The Dominican question was the first topic discussed. President Kennedy outlined United States efforts to bring the Dominican Republic toward a provisional democratic government, which would rule until free elections could be held later in 1962. He said that he had talked to Deputy Assistant Secretary Morales Carrión and Consul John Hill the night before in Puerto Rico, that they had returned to Santo Domingo immediately afterwards and that Mr. Hill was to meet with President Balaguer this very day. He discussed the difficulties in bringing the democratic opposition parties into agreement with the Balaguer government and said that agreement appeared to be near for naming a provisional junta. President Kennedy thought that the opposition parties should unite and agree to present a common front and that President Balaguer should form a provisional junta immediately. He should also make a speech to the nation stating that he would resign on a certain date but that his resignation would be the result of his own decision and not forced on him by the opposition parties. After a coalition government is formed, the United States would support the lifting of economic sanctions and the resumption of diplomatic relations.

President Kennedy indicated that it was very useful for the United States, Venezuela, and Colombia to work together in this matter. In twenty-four or forty-eight hours he would know more about the success or failure of Mr. Hill’s mission. The United States would keep in touch with President Betancourt and keep him informed of the latest developments. Unquestionably, the difficult man to deal with would be General Rodríguez Echevarría. It would be necessary to persuade Balaguer and Rodríguez of the need for Balaguer to resign. The opposition parties would have to be persuaded to form a workable coalition and a date for Balaguer’s resignation would have to be set. If Balaguer refused to resign or if General Rodríguez opposed the plan, the problem would be much more serious and acute than at the present time.

President Kennedy said there would be, in any case, a waiting period before sanctions were lifted and in the meantime, efforts would continue to be made by the United States to induce Balaguer to leave the presidency some time during the winter if the provisional junta idea were accepted by the negotiating factions. He requested President Betancourt to use his influence to persuade Balaguer to leave office and to persuade the opposition groups to cooperate in reaching a satisfactory solution.

President Betancourt stated that he had followed Dominican developments very closely. His prediction that the death of Trujillo would not be followed by Castroism had proven to be correct. When the United States sent its destroyers to the Dominican Republic, Venezuela considered [Page 691] sending some of her ships but decided that it would not be necessary.
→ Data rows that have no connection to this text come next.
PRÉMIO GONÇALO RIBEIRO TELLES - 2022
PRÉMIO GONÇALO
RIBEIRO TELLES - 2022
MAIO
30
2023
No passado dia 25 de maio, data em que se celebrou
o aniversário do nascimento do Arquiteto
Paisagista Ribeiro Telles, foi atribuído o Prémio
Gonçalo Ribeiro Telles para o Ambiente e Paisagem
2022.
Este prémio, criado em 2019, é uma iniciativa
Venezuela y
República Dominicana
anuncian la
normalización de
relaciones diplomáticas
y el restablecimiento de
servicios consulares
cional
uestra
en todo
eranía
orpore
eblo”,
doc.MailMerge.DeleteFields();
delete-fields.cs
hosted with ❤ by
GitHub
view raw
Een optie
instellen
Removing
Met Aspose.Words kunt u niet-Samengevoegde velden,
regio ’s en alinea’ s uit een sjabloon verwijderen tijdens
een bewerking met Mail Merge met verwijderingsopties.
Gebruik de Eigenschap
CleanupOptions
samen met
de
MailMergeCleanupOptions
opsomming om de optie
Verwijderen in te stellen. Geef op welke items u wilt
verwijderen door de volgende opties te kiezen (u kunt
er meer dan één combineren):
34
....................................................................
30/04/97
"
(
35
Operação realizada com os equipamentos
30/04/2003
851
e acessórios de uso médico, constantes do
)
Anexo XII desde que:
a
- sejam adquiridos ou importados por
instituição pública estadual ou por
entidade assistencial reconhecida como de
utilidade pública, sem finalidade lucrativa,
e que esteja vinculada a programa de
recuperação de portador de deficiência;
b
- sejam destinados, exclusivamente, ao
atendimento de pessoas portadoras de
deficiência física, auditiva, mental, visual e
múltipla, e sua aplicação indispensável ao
President Betancourt said the procedure indicated by President Kennedy met with the approval of the Venezuelan Government. He said he was disposed to send a personal message to President Balaguer and General Rodríguez Echevarría urging them to accept the proposal presented by the opposition parties with United States approval. He stated that General Rodríguez is a very ambitious man. There is a clear and present danger that he may wish to follow in Trujillo’s footsteps. It is very fortunate that the three main parties opposing Balaguer are on excellent terms with him (Betancourt) and have written to him on several occasions. He had sent his personal envoy to Santo Domingo recently to inquire into the situation and would send him again if it were necessary to induce Balaguer to remain as President only transitorily. It was decided to wait at least 48 hours before any action be taken in view of present indications that some arrangement might be reached between Balaguer and the opposition parties.

  1. Source: Department of State, Central Files, 739.00/12-1661. Secret. Drafted by Charles A. Stewart of the Embassy, Fernando van Reigersberg (LS), and Sam Moskowitz (ARA/ESA) and approved in the White House on February 6, 1962.